Explore large image datasets with Panoptic
Day 1 | 14:15 | 00:25 | AW1.126 | Félix Alié, David Godicke
Note: I'm reworking this at the moment, some things won't work.
Panoptic is a tool to explore locally and easily big images datasets: https://github.com/CERES-Sorbonne/Panoptic Images abound on the web and digital social networks. Their proliferation is one of the characteristics of digital culture. In particular, they are widely mobilized in contemporary controversies, with the aim of revealing and debating important social issues. Far beyond natively digital images, whether moving or still, images are first and foremost an object of study in their own in many disciplines (art history, film studies...), just as they can be a way of accessing a research field (photographs of animal and plant species, pages from digitized books...). A key challenge for the human and social sciences is to equip themselves with tools for exploring, sorting and annotating image corpora.
While a number of tools already exist for working with such corpora (XnView, Tropy, voxel51, Aikon, Arkindex, for example), a key issue to be resolved is the multiplication in the number of images we work with: how can we efficiently explore, sort and annotate a corpus of several tens of thousands of images? How can we provide researchers with a tool that facilitates such work?
Indeed, working with a large number of images means first of all having a synoptic view of them, in order to understand them as a whole, but also being able to manipulate them directly in the presentation interface (for both exploration and analysis).

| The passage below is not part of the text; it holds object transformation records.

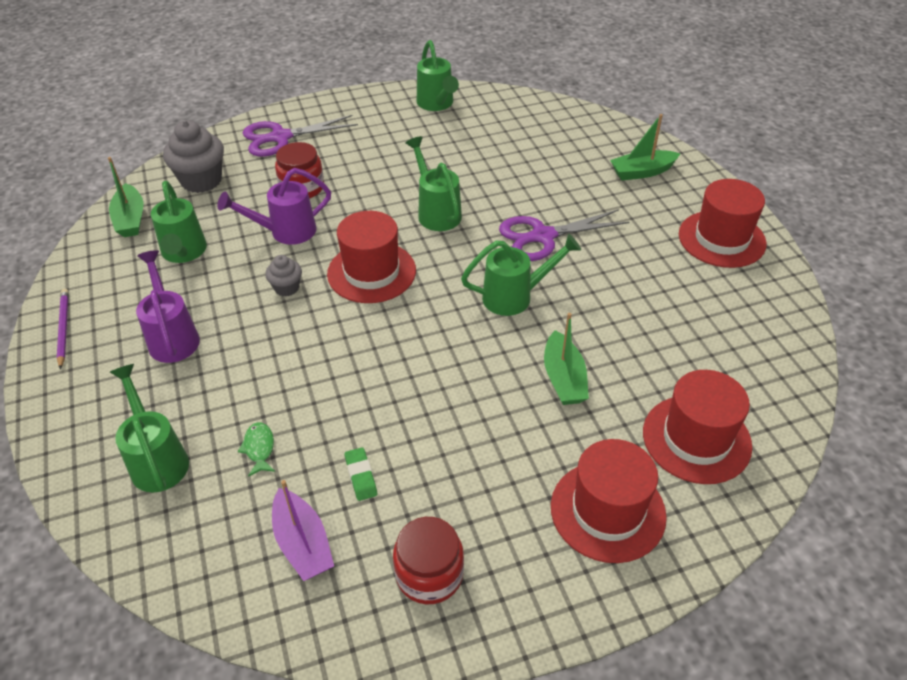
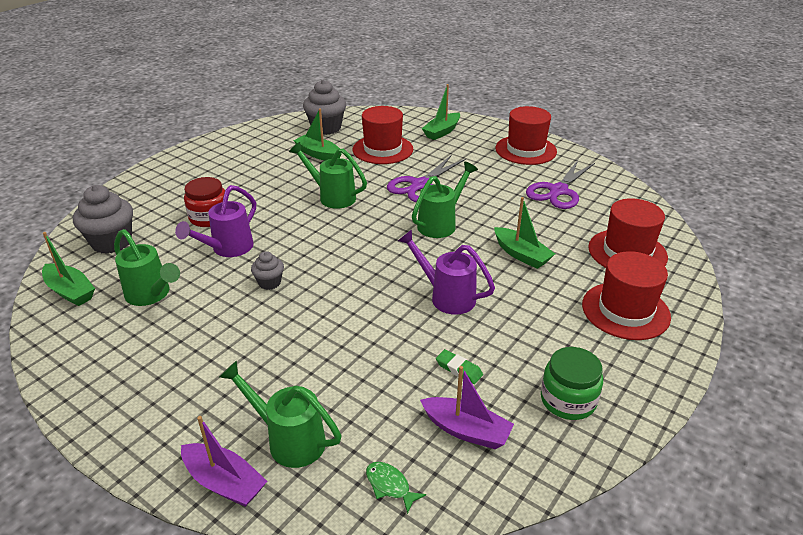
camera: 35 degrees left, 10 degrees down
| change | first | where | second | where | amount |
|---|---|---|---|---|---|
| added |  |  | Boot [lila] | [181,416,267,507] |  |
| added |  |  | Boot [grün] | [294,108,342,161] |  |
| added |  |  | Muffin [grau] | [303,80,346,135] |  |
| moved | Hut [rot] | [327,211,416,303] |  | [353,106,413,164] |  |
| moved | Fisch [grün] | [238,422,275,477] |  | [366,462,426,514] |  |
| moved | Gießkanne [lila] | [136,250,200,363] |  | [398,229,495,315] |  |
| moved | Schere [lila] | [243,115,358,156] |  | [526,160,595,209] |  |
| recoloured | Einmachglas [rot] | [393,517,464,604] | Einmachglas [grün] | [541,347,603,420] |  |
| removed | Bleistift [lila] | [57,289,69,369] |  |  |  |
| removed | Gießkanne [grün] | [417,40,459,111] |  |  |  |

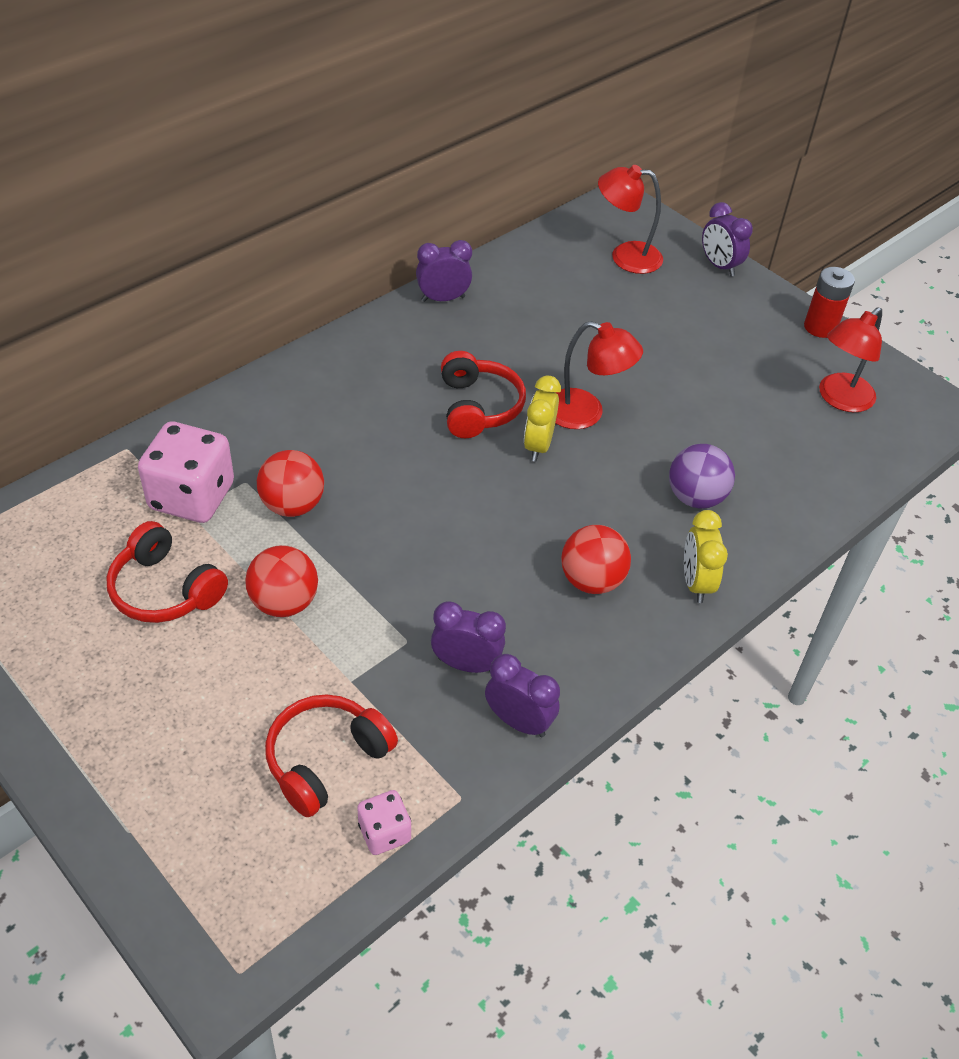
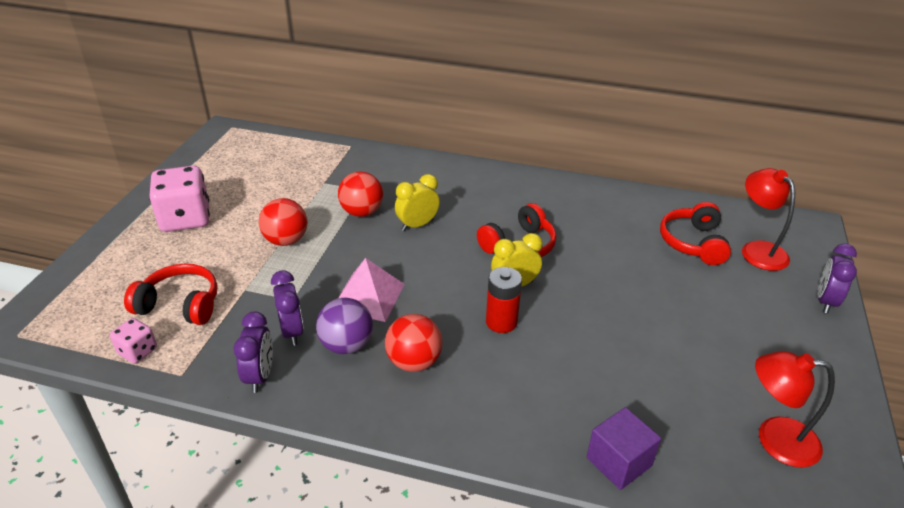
camera: 60 degrees right, 10 degrees down
| change | first | where | second | where | amount |
|---|---|---|---|---|---|
| moved | Spielwürfel [rosa] | [138,422,234,523] |  | [149,166,210,232] |  |
| moved | Ball [lila] | [669,444,735,509] |  | [316,298,373,354] |  |
| added |  |  | Pyramide [rosa] | [338,258,405,322] |  |
| moved | Wecker [gelb] | [684,510,728,603] |  | [395,174,440,231] |  |
| moved | Batterie [rot] | [804,267,855,338] |  | [486,267,522,333] |  |
| added |  |  | Kubus [lila] | [587,407,661,490] |  |
| moved | Kopfhörer [rot] | [106,521,228,623] |  | [660,202,731,265] |  |
| removed | Wecker [lila] | [416,240,472,302] |  |  |  |
| removed | Lampe [rot] | [555,321,643,429] |  |  |  |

Secondly, working with a large number of images also imposes time constraints on analysis, which can be resolved by using similar-image clustering tools (computer vision tools), to group together images that have formal similarities (reduces exploration time), but also by using batch annotation functionalities (reduces analysis time).
Finally, working with images is rarely just about working with images, but also with textual data associated with the images (texts of tweets, photographer's name, shooting date, etc.). Another challenge, then, is to adopt a plurisemiotic approach to the content of the corpus being worked on, in order to avoid having to move back and forth between different work spaces.
Created at CERES, by developers, researchers and designers, Panoptic is an open source tool for visualizing, exploring and annotating large images corpora. In particular, the tool integrates algorithms for grouping images by similarity (by using ml model CLIP), to help users with sorting and exploration. The tool also offers various filtering, search and annotation options, enabling the creation, analysis and export of sub-corpora.
Our talk will present the tool we have developed, and how its various functions are designed to meet the methodological needs of research using tools for working with large volumes of images.